Degradation of leucine zipper-positive isoform of MYPT1 may contribute to development of nitrate tolerance

Abstract

A depressed cGMP-dependent protein kinase (PKG) activity is implicated in nitrate tolerance. The present study determines whether the leucine zipper-positive (LZ+) isoform of myosin phosphatase target subunit 1 (MYPT1), a key target protein for PKG actions, is involved in the development of nitrate tolerance. Nitrate tolerance in in vitro preparations was obtained by a 24 h incubation with nitroglycerin (NTG). Nitrate tolerance in in vivo preparations was obtained by subcutaneous injection of mice with NTG, and the aortas were used.
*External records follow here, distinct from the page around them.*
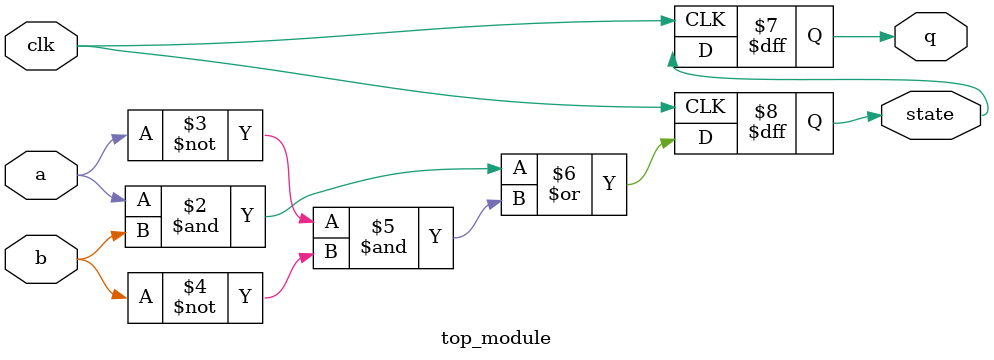
<source format=sv>
module top_module (
    input clk,
    input a,
    input b,
    output reg q,
    output reg state
);

always @(posedge clk) begin
    state <= (a & b) | (~a & ~b);  // State generation logic
    q <= state;  // q is directly derived from state
end

endmodule

</source>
Protein levels of total MYPT1, MYPT1 (LZ+), PP1Cdelta, myosin light chain (MLC), and phosphorylated MLC were determined by Western blot analysis. Isometric vessel tension was determined by an organ chamber technique. Protein levels of MYPT1 (LZ+), but not of PP1Cdelta, were significantly reduced in in vitro and in vivo nitrate-tolerant arteries. The decrease in the MYPT1 (LZ+) protein level of coronary artery was also induced by a nitric oxide donor and a cGMP analogue, which was prevented by the inhibitors of soluble guanylyl cyclase and PKG. The decrease in MYPT1 (LZ+) protein levels was not affected by the inhibitor of protein synthesis, but was prevented by the inhibitors of proteasomes. The diminished inhibition of dephosphorylation of MLC as well as the attenuated relaxation of porcine coronary artery and mouse aorta to NTG was improved by proteasome inhibitors. This study demonstrates that a reduction in the protein level of MYPT1 (LZ+) is involved in nitrate tolerance. This may result in part from a proteasome-dependent degradation of MYPT1 (LZ+).